Although its functions are spread throughout the country, Texas is HDC's principal place of business. All of the HDC activities listed in section III above are carried out in Texas. In addition, the corporate offices (owned by HDC) are located in Texas, and the officers who actually perform HDC functions (as opposed to the official list of "officers" designated by Harris) all have their offices in Texas. Of HDC's 2,000 employees, approximately 800 are in Dallas, Texas. Of the remainder, 700 are scattered throughout the country in HDC field offices.[1] There are approximately 250 employees in a Florida facility which manufactures small computers and 300 employees in a New Hampshire manufacturing facility. The field offices report to Dallas, as does the New Hampshire manufacturing plant. The Florida facility is autonomous, although its financial reporting is included in HDC's financial reports. HDC's real estate is also predominantly in Texas. The Dallas operation owns 248,000 square feet and leases 65,000 square feet (313,000 total). The Florida facility owns 120,000 square feet and leases 170,000 square feet (290,000 total), and the New Hampshire facility owns only 78,000 square feet. Plaintiff's Exhibit 10 (S.E.C. form 10-K, 1978). In short, although the New Hampshire and Florida activity is significant, it is not sufficient to convince the court that HDC's principal place of business is not in Texas.[2]

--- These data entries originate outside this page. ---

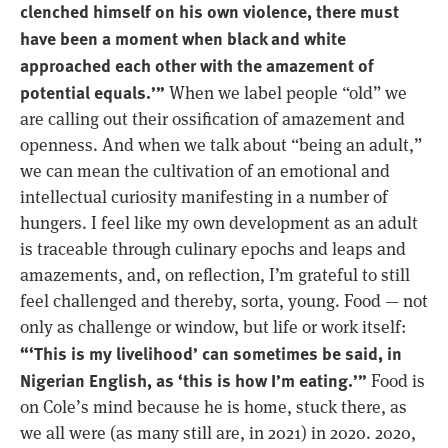
clenched himself on his own violence, there must
have been a moment when black and white
approached each other with the amazement of
potential equals.’”
When we label people “old” we
are calling out their ossification of amazement and
openness. And when we talk about “being an adult,”
we can mean the cultivation of an emotional and
intellectual curiosity manifesting in a number of
hungers. I feel like my own development as an adult
is traceable through culinary epochs and leaps and
amazements, and, on reflection, I’m grateful to still
feel challenged and thereby, sorta, young. Food — not
only as challenge or window, but life or work itself:
“‘This is my livelihood’ can sometimes be said, in
Nigerian English, as ‘this is how I’m eating.’”
Food is
on Cole’s mind because he is home, stuck there, as
we all were (as many still are, in 2021) in 2020. 2020,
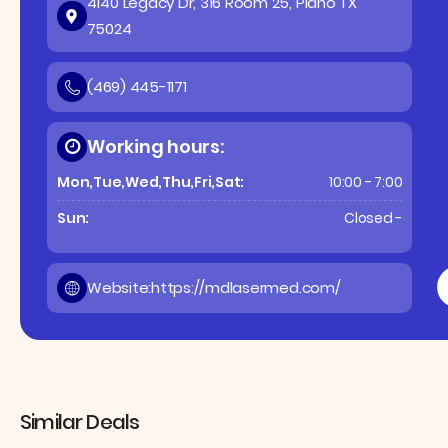
4140 Legacy Dr, 316 Room 25, Plano TX
75024
(469) 445-1171
Working hours:
Mon,Tue,Wed,Thu,Fri,Sat:
10:00 - 7:00
Sun:
Closed -
Website:
https://mdlasermed.com/
Similar Deals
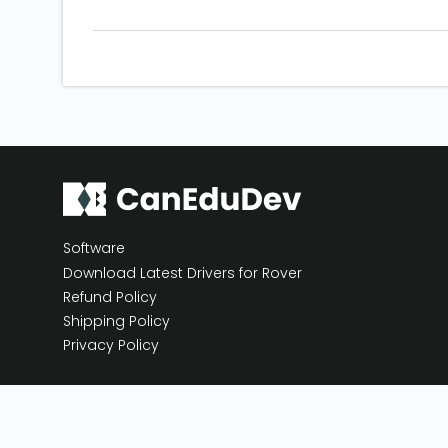
Software
Download Latest Drivers for Rover
Refund Policy
Shipping Policy
Privacy Policy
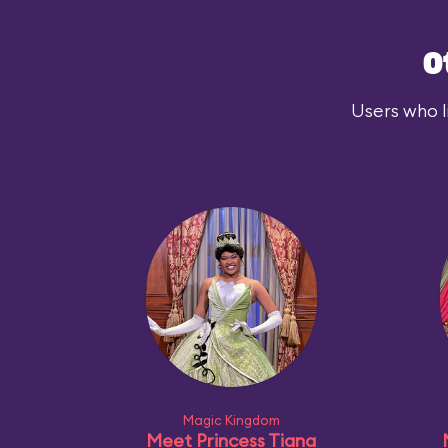
O
Users who l
Magic Kingdom
Meet Princess Tiana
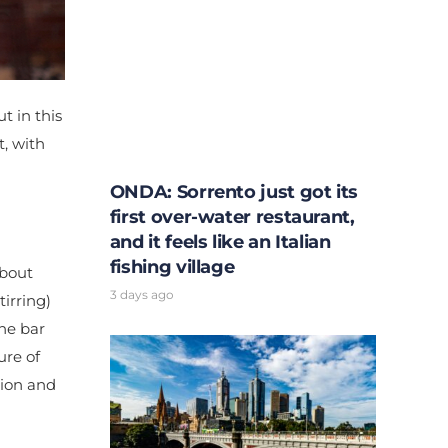
t in this
, with
ONDA: Sorrento just got its
first over-water restaurant,
and it feels like an Italian
fishing village
about
3 days ago
irring)
ane bar
ure of
tion and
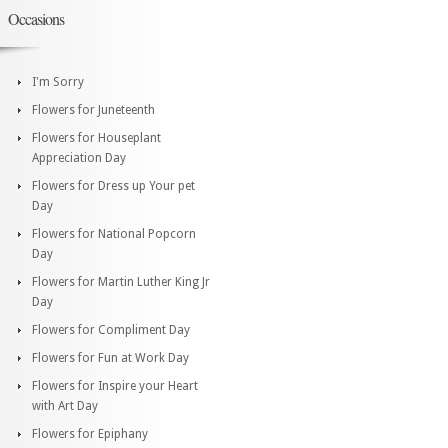
Occasions
I'm Sorry
Flowers for Juneteenth
Flowers for Houseplant
Appreciation Day
Flowers for Dress up Your pet
Day
Flowers for National Popcorn
Day
Flowers for Martin Luther King Jr
Day
Flowers for Compliment Day
Flowers for Fun at Work Day
Flowers for Inspire your Heart
with Art Day
Flowers for Epiphany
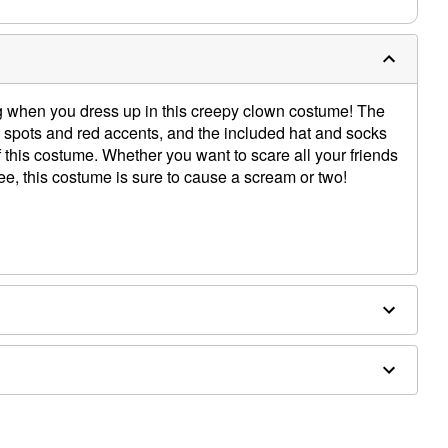
ng when you dress up in this creepy clown costume! The
 spots and red accents, and the included hat and socks
f this costume. Whether you want to scare all your friends
ee, this costume is sure to cause a scream or two!
ons, and hair puffs sold separately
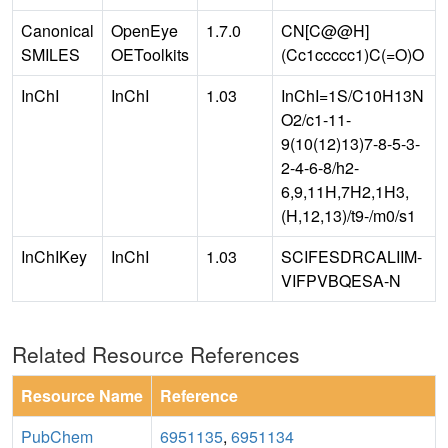
Canonical
OpenEye
1.7.0
CN[C@@H]
SMILES
OEToolkits
(Cc1ccccc1)C(=O)O
InChI
InChI
1.03
InChI=1S/C10H13N
O2/c1-11-
9(10(12)13)7-8-5-3-
2-4-6-8/h2-
6,9,11H,7H2,1H3,
(H,12,13)/t9-/m0/s1
InChIKey
InChI
1.03
SCIFESDRCALIIM-
VIFPVBQESA-N
Related Resource References
Resource Name
Reference
PubChem
6951135
,
6951134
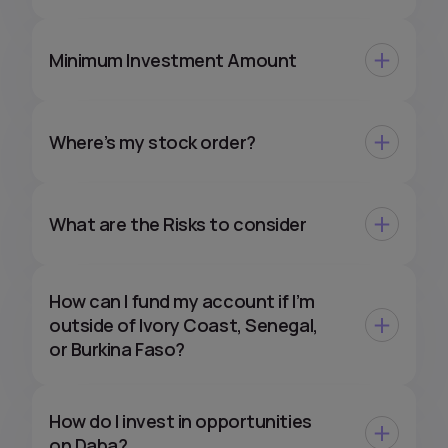
Minimum Investment Amount
Where’s my stock order?
What are the Risks to consider
How can I fund my account if I’m
outside of Ivory Coast, Senegal,
or Burkina Faso?
How do I invest in opportunities
on Daba?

The court concludes that HDC is a citizen of Texas. Since plaintiff Burnside is also a Texas citizen, this court has no jurisdiction based on 28 U.S.C. § 1332, diversity of citizenship. This case therefore should be dismissed in its entirety.

It is so ORDERED.

NOTES

[1] HDC has 38 sales offices and 116 service centers throughout the United States.

[2] The burden of proving all jurisdictional facts rests upon the plaintiff asserting jurisdiction. McNutt v. General Motors Acceptance Corp., 298 U.S. 178, 56 S. Ct. 780, 80 L. Ed. 1135 (1936).